Records excerpted from a collection:
------------

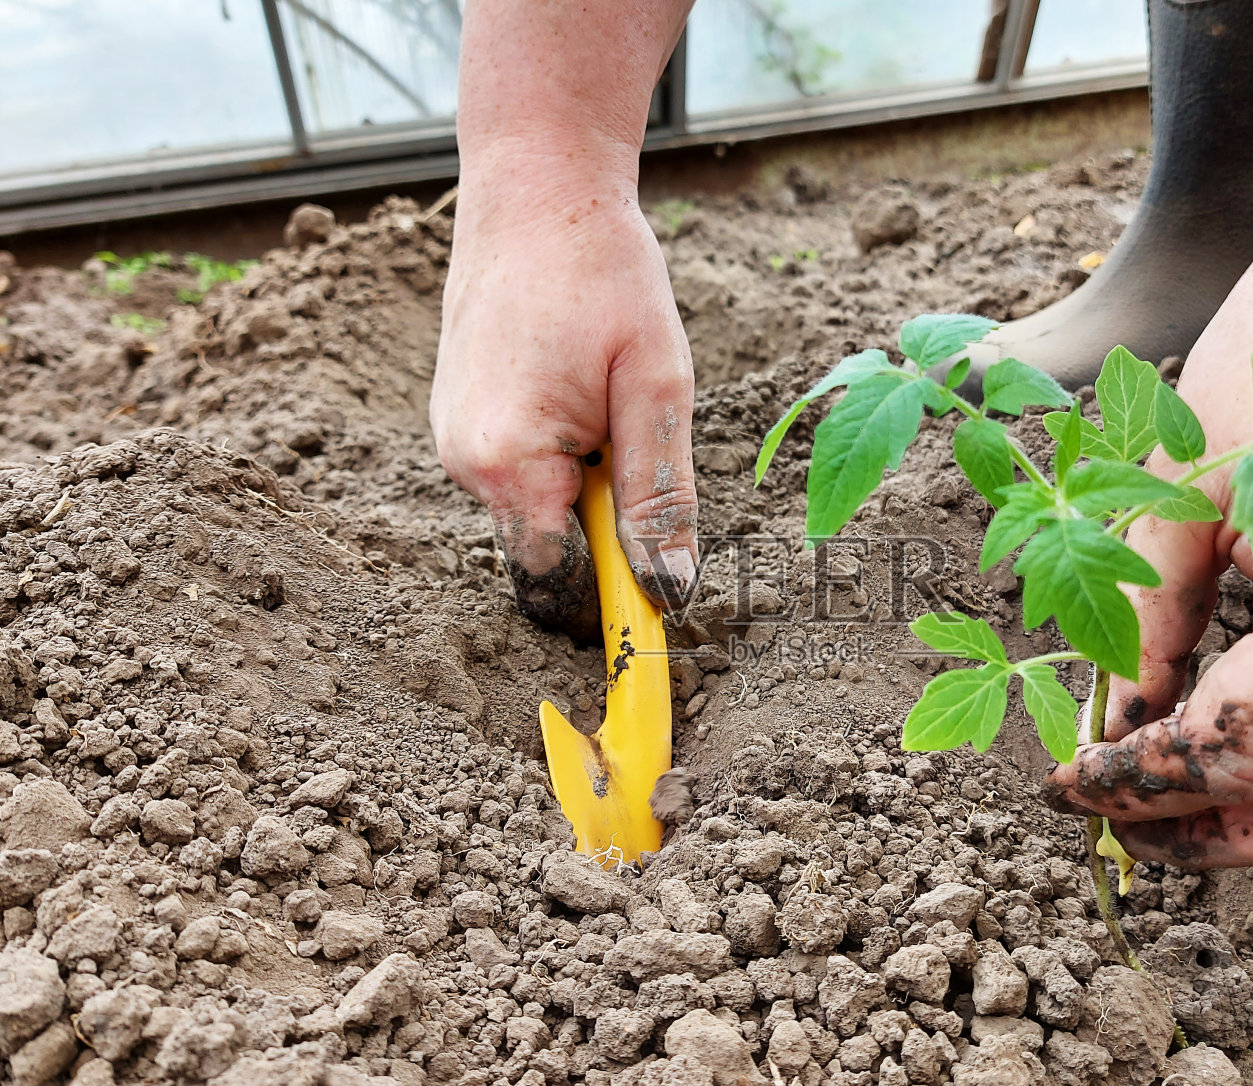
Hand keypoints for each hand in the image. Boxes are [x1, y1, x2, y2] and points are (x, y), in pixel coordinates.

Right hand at [430, 164, 697, 638]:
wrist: (534, 184)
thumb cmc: (601, 270)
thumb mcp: (656, 384)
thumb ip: (660, 495)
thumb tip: (669, 591)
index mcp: (507, 460)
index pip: (558, 579)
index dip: (612, 597)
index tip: (665, 603)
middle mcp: (463, 462)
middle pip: (550, 549)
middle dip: (607, 527)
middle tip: (640, 441)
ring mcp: (453, 441)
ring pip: (538, 510)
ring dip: (588, 485)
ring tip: (607, 396)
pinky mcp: (460, 422)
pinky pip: (521, 473)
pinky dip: (564, 458)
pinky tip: (581, 390)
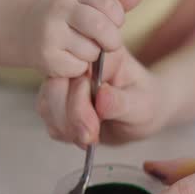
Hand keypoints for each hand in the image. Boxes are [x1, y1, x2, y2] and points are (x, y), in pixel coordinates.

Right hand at [25, 0, 141, 76]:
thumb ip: (115, 2)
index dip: (117, 14)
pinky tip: (71, 58)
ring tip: (83, 48)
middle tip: (109, 43)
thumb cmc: (67, 17)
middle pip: (100, 27)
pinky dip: (81, 67)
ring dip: (94, 55)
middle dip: (112, 39)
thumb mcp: (88, 4)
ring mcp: (51, 33)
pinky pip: (79, 67)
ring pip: (91, 51)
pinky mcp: (47, 57)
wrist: (25, 30)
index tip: (117, 21)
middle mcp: (60, 9)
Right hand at [37, 47, 171, 146]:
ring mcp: (66, 82)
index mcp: (101, 55)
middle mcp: (78, 64)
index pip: (76, 70)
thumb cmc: (147, 103)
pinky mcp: (59, 101)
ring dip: (65, 127)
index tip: (94, 125)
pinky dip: (63, 132)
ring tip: (90, 138)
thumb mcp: (143, 104)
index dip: (79, 100)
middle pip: (54, 87)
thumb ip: (122, 102)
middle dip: (70, 117)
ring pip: (47, 104)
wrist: (144, 114)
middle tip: (91, 137)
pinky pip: (48, 118)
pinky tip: (82, 136)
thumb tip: (102, 99)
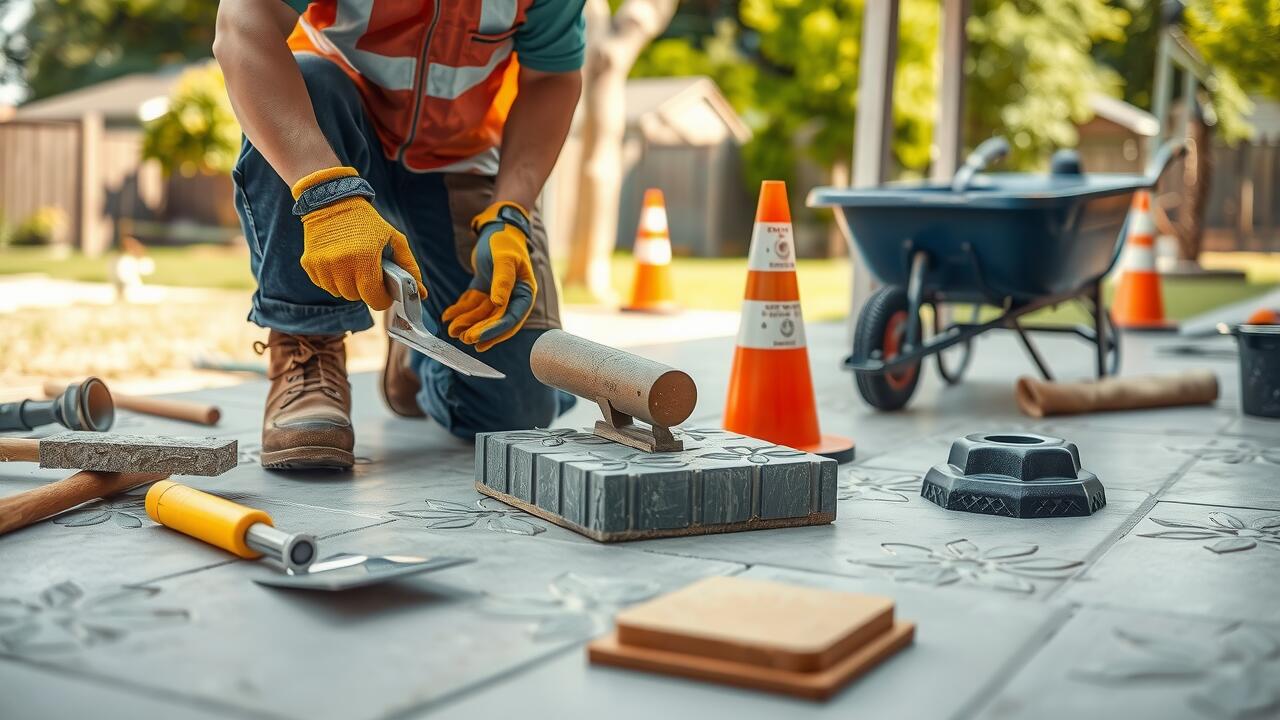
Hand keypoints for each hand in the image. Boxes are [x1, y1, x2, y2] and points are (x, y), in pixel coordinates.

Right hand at [293, 166, 425, 310]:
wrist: (331, 200)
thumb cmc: (366, 222)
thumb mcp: (393, 238)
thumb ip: (408, 266)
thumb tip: (422, 293)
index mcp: (364, 258)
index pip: (374, 298)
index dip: (382, 298)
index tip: (384, 291)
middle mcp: (341, 264)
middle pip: (356, 297)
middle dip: (365, 290)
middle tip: (369, 274)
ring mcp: (323, 265)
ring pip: (339, 293)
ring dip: (348, 285)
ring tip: (353, 266)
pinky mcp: (309, 264)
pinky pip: (324, 285)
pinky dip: (333, 279)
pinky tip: (338, 262)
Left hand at [442, 201, 536, 351]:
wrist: (496, 227)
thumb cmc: (503, 241)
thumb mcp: (503, 258)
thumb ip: (503, 280)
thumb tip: (499, 304)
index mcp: (524, 293)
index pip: (510, 318)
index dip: (494, 331)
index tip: (478, 339)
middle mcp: (513, 297)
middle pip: (495, 320)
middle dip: (478, 330)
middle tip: (463, 338)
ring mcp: (498, 295)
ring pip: (482, 315)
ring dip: (467, 322)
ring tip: (451, 330)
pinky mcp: (484, 290)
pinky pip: (472, 304)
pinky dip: (460, 310)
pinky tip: (447, 316)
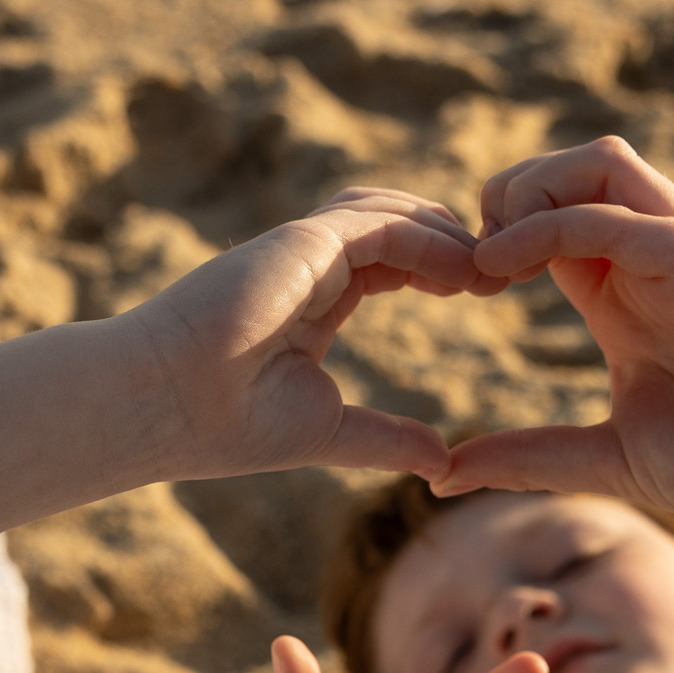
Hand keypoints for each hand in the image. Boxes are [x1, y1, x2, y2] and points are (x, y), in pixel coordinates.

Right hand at [0, 188, 500, 555]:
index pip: (394, 260)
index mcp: (315, 298)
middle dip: (459, 241)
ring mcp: (302, 249)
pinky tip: (464, 272)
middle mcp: (310, 264)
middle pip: (402, 224)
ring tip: (495, 269)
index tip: (492, 292)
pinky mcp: (298, 244)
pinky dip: (427, 240)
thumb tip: (443, 462)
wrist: (161, 408)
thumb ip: (386, 437)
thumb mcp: (326, 432)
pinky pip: (380, 224)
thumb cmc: (222, 424)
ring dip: (450, 234)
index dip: (445, 268)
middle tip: (512, 270)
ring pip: (394, 210)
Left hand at [433, 138, 673, 567]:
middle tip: (462, 262)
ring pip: (600, 163)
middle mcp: (650, 260)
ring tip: (484, 254)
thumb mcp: (605, 459)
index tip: (452, 290)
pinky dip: (549, 224)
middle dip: (504, 194)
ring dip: (529, 188)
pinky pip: (618, 212)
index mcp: (621, 294)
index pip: (546, 220)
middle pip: (571, 170)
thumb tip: (441, 476)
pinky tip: (501, 268)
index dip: (489, 236)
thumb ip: (527, 457)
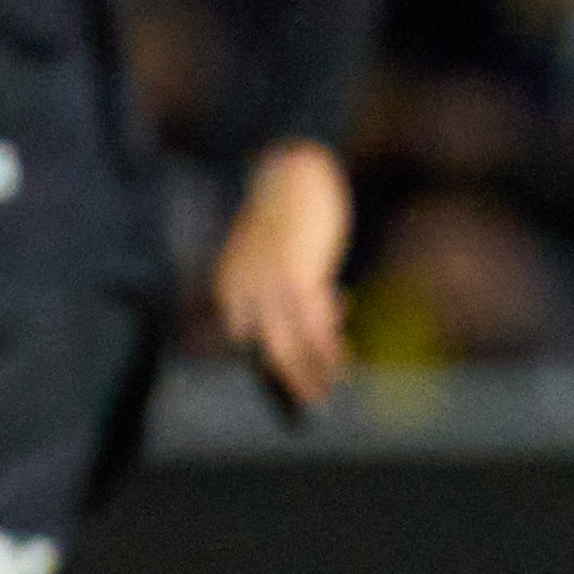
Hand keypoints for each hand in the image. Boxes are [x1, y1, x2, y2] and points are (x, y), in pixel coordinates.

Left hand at [211, 138, 355, 419]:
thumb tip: (327, 314)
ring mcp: (268, 287)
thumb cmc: (289, 209)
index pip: (247, 341)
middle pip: (266, 353)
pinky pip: (314, 329)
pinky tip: (341, 363)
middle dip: (290, 382)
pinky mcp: (297, 278)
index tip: (301, 375)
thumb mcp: (279, 250)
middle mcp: (243, 291)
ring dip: (313, 375)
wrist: (294, 169)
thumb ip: (293, 283)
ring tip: (331, 392)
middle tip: (312, 404)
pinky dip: (328, 351)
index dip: (276, 361)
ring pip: (291, 347)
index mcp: (231, 285)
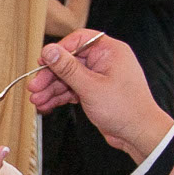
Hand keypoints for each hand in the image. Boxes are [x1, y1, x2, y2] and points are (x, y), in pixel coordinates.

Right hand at [28, 29, 173, 162]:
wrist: (139, 134)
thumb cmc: (125, 109)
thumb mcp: (90, 87)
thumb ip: (67, 68)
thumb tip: (50, 50)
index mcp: (110, 51)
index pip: (78, 40)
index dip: (58, 50)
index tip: (42, 62)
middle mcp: (105, 61)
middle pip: (70, 61)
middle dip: (51, 76)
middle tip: (35, 86)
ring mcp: (101, 77)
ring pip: (70, 78)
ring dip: (53, 89)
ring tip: (37, 100)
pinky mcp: (97, 92)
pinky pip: (75, 89)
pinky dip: (61, 97)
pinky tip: (47, 104)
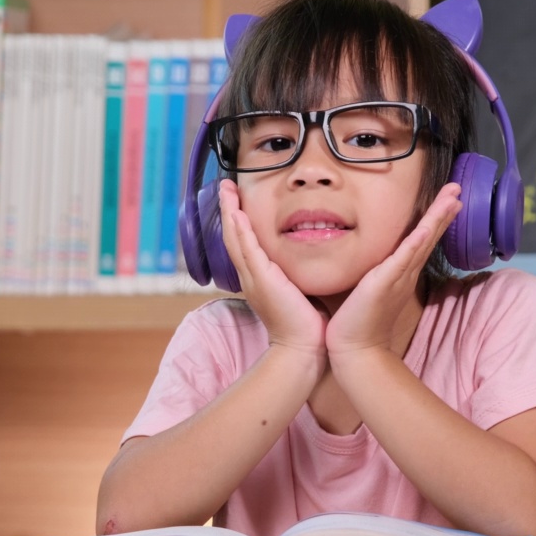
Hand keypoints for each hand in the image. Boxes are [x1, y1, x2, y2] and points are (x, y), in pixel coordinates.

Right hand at [218, 180, 327, 365]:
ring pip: (236, 239)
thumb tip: (309, 260)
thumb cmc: (306, 324)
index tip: (238, 200)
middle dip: (229, 209)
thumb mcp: (300, 291)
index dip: (239, 220)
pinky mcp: (262, 280)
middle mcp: (251, 277)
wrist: (302, 348)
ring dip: (230, 212)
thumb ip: (298, 274)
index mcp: (259, 278)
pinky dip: (240, 230)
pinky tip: (237, 213)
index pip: (244, 242)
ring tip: (226, 190)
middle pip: (233, 236)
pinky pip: (247, 250)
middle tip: (226, 186)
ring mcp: (254, 278)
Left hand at [326, 184, 462, 359]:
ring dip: (438, 218)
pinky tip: (427, 227)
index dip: (436, 219)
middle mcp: (405, 272)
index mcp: (401, 272)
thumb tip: (372, 261)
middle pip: (429, 235)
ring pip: (423, 241)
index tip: (449, 199)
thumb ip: (374, 273)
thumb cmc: (358, 321)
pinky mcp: (385, 282)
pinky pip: (404, 258)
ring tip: (452, 198)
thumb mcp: (369, 288)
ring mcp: (398, 277)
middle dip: (443, 211)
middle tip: (456, 188)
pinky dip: (417, 242)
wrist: (355, 349)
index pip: (421, 239)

------------

> [TASK TO COMPLETE]
Which lines of the entries contain "Left"? Count them and write only the number.

> [SOLUTION FOR THIS PROBLEM]
4